ASN also joined as a signatory on a letter from the Ad Hoc Group for Medical Research, which included 510 organizations (9). The group's letter advocates for at least $51 billion in NIH funding for 2026, a 9% increase over the 2025 funding level. “Robust support for medical research makes Americans healthier,” the Ad Hoc Group wrote. “Patients across the country—from urban centers to rural communities—benefit from medical research supported by the NIH, which serves as the foundation for nearly every preventive intervention, diagnostic, treatment, and cure in practice today.”
The consolidation of NIDDK into a new National Institute on Body Systems mimics a congressional proposal from 2024 to combine NIDDK with the National Heart, Lung, and Blood Institute and the National Institute of Arthritis and Musculoskeletal and Skin Diseases (10). Although ASN supported the idea of restructuring NIH to break down silos and reduce the fragmentation of kidney research across agencies, it opposed the proposed consolidation because of the potential to deprioritize kidney research (11). Weiner noted that kidney diseases may fit better in a new institute with cardiovascular and metabolic diseases. However, he also stressed that the key in any restructuring plan would be to ensure that kidney diseases would not be de-emphasized in such a move. “There are opportunities and risks,” Weiner warned.

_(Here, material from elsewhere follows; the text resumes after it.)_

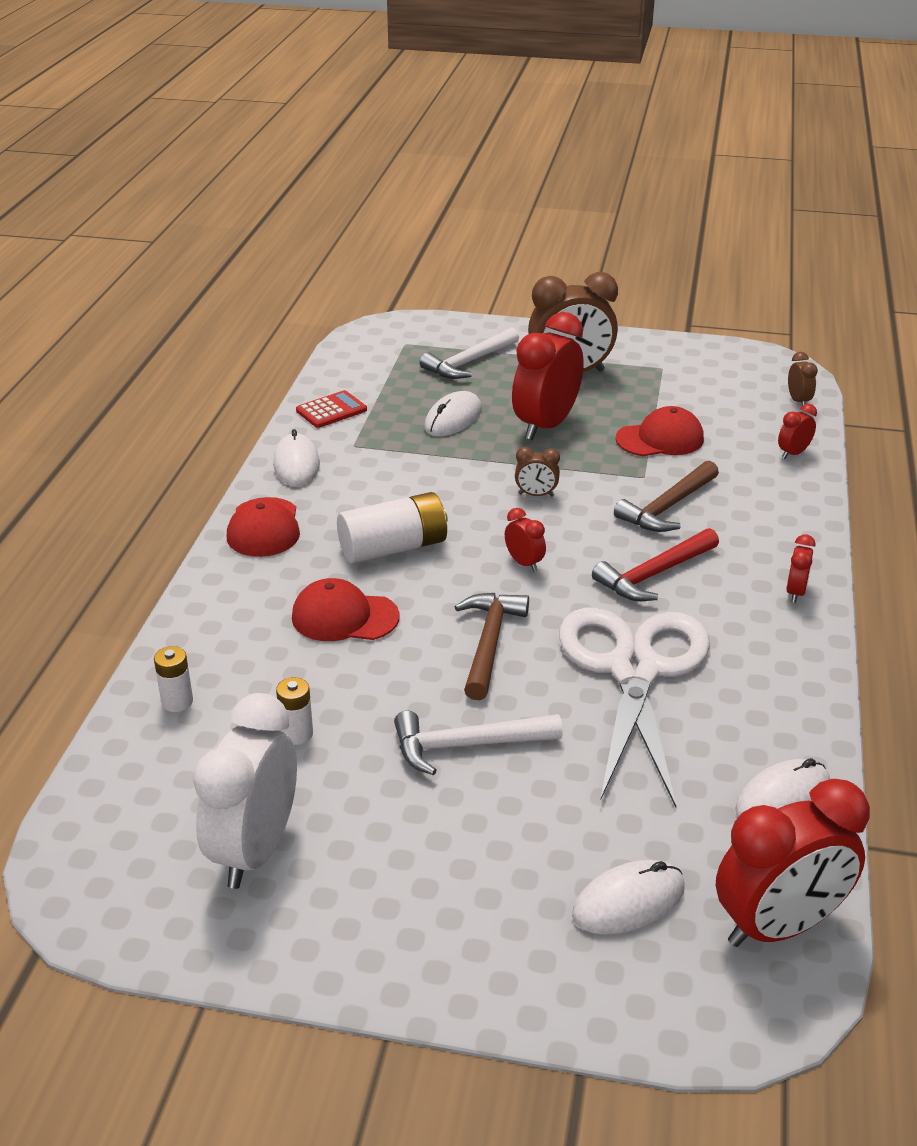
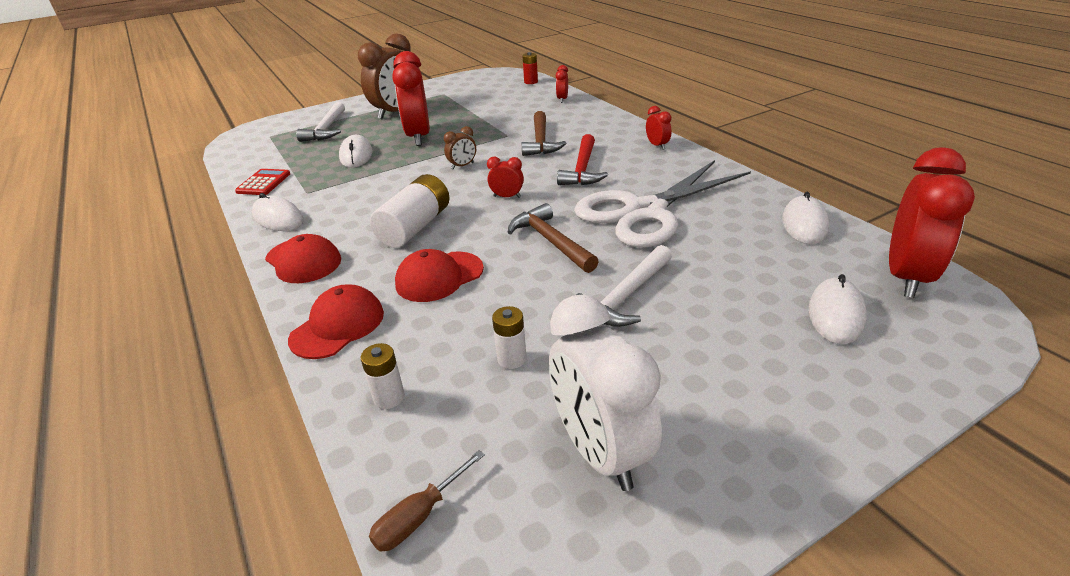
camera: 40 degrees left, 0 degrees up
(95, 800) = (420, 516): none -> brown screwdriver
(634, 670) = (645, 211): white scissors -> white scissors turned 90 degrees counterclockwise
(660, 439) = (490, 118): red cap -> red cap (338, 326)
(798, 401) = (531, 82): brown clock -> red battery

Godwin echoed that concern, saying the kidney community is working to elevate recognition of kidney diseases and does not want to see them relegated to a “bullet point” in a larger institute. Godwin said that the National Kidney Foundation is advocating for kidney-focused programs to find a new home in the proposed Administration for a Healthy America to support the administration's goals of reducing chronic diseases. She noted that the current proposal is preliminary. Hence, it is not yet clear whether the administration will ultimately eliminate all of the programs or if it might reconstitute some in a different form. “We want to understand what is going to take place and do our best advocacy…to keep the programs, initiatives, funding important to our community,” Godwin said.
ASN also joined a coalition of research, public health, and academic organizations calling for greater transparency and public debate before any large-scale layoffs or reorganization of US public health and science organizations (12). In a letter to the House and Senate Appropriations Committees’ leaders on May 8, the coalition noted that the current ambiguity and lack of transparency were affecting staff morale and organizational efficiency at government science organizations. It also suggested that the current actions fall short of standards expected of government and private employers.
“We request the immediate public release of these plans and robust public and expert consultation before any irreversible actions are taken,” the coalition wrote. “Without transparency, stakeholders vital to the scientific and health ecosystem, including researchers, scientists, public health professionals, [health care] providers, academic institutions, patient advocacy groups, and organizations dedicated to scientific integrity, are left unable to provide crucial feedback or prepare for potential disruptions. We risk undermining long-term research projects, interrupting essential public health detection, monitoring and reporting, damaging our national capacity to respond to health crises, and jeopardizing the scientific workforce pipeline.”
Weiner recommended that nephrologists and other members of the kidney community pay attention to the ongoing budget and reorganization debates and respond strategically. For example, he suggested reaching out to congressional representatives to emphasize the importance of research to one's district and state and how the cuts could harm their constituents.